┌──

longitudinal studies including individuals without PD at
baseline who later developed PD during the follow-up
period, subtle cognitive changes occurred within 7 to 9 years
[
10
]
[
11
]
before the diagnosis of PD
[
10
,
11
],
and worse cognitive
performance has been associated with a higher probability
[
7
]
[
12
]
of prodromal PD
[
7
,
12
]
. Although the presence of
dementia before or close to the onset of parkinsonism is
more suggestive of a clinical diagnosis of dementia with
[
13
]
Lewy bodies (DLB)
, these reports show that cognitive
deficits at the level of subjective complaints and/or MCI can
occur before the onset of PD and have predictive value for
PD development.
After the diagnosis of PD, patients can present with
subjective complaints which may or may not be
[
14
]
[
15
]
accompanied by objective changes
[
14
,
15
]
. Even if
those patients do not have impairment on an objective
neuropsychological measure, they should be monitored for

└──
┌──

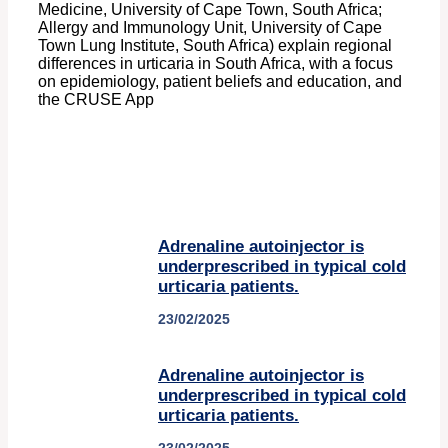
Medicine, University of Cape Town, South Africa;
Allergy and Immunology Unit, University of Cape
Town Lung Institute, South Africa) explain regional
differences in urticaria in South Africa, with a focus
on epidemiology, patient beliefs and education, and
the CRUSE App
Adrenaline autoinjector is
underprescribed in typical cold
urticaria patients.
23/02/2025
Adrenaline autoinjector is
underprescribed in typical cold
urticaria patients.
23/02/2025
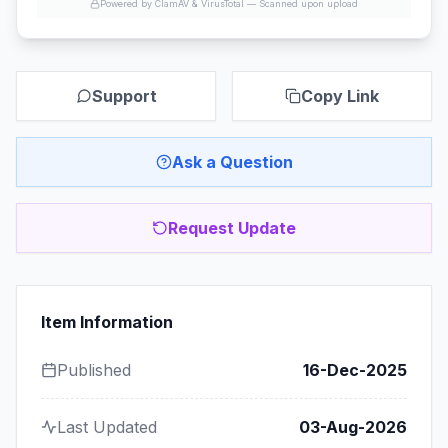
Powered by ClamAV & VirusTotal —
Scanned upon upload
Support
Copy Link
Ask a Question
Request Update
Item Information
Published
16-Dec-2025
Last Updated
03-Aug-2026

└──
┌──

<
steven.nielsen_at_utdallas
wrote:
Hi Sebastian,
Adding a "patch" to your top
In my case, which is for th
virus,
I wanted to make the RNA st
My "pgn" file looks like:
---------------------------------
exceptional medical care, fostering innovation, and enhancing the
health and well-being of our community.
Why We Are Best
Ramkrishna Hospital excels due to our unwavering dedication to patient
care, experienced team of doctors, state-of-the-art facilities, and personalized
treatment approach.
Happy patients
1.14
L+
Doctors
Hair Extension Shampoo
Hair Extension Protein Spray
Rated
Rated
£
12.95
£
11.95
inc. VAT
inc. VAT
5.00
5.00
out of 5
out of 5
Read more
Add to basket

└──

Copy out each line of the data above, exactly, if it lies between the line holding "longitudinal studies including" and the line holding "neuropsychological measure, they", inclusive; copy no other line.

(REPLY)
longitudinal studies including individuals without PD at
baseline who later developed PD during the follow-up
period, subtle cognitive changes occurred within 7 to 9 years
[
10
]
[
11
]
before the diagnosis of PD
[
10
,
11
],
and worse cognitive
performance has been associated with a higher probability
[
7
]
[
12
]
of prodromal PD
[
7
,
12
]
. Although the presence of
dementia before or close to the onset of parkinsonism is
more suggestive of a clinical diagnosis of dementia with
[
13
]
Lewy bodies (DLB)
, these reports show that cognitive
deficits at the level of subjective complaints and/or MCI can
occur before the onset of PD and have predictive value for
PD development.
After the diagnosis of PD, patients can present with
subjective complaints which may or may not be
[
14
]
[
15
]
accompanied by objective changes
[
14
,
15
]
. Even if
those patients do not have impairment on an objective
neuropsychological measure, they should be monitored for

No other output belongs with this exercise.